Whenever he came to me with his petitions, his flyers for meetings, he’d stand so close and I’d have to breathe through my mouth because he smelled. Even out here, in the open air. It wasn’t like Papa, a slow, seeping odour coming down the stairs, settling on you; it was alive and pungent, insistent, a man’s odour probing you all over. How I wanted to shake it off, shake both him and Papa off me, but I couldn’t.
Instead, I reached under my skirt and unhooked my stockings. I was careful with them because they were expensive. These days it was nothing but pantyhose in the stores.
I left the stockings in beige pools on the stoop and stepped onto the cool, cool grass. I even forgot to yank out the weed.
It was the first time in a long while that I’d given myself over to such an impulse, gallivanting in my garden, barefoot. Beyond the fence of the yard, the bushes and grass seemed thick as a jungle leading down to the creek.

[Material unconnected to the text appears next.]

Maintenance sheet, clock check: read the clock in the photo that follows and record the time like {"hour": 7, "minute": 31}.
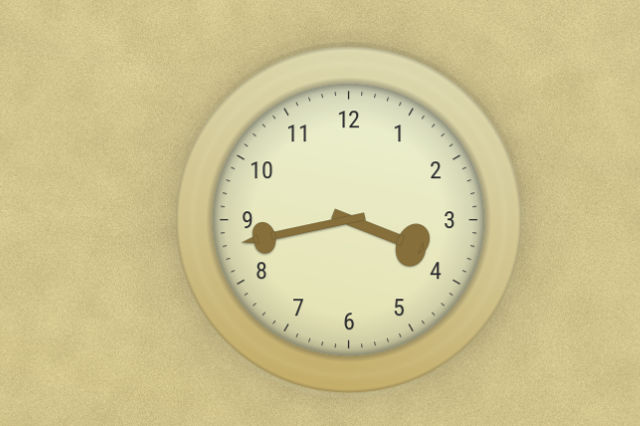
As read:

Later that evening, after dinner, I noticed one of my stockings hanging out of Stum’s pocket. “What are you doing with that?” I demanded, and took it from him. He smirked a little. “Where’s the other?” He pulled the second from his pocket as well. “They were there,” he said in his drawling way, pointing to the stoop where I’d left them. His fingers were gentle and slow giving it back.
I knew it wasn’t the first time he’d touched a woman’s things. Years ago, I caught him with his nose inside my underwear drawer. Since then, as far as I knew, he’d held only day-old chicks, just so in his palms, squeezed and scrutinized so he could tell their sex. One after another, eight hundred in an hour, so he said, separated out to do their business, the males from the females. He’d never brought a girl home.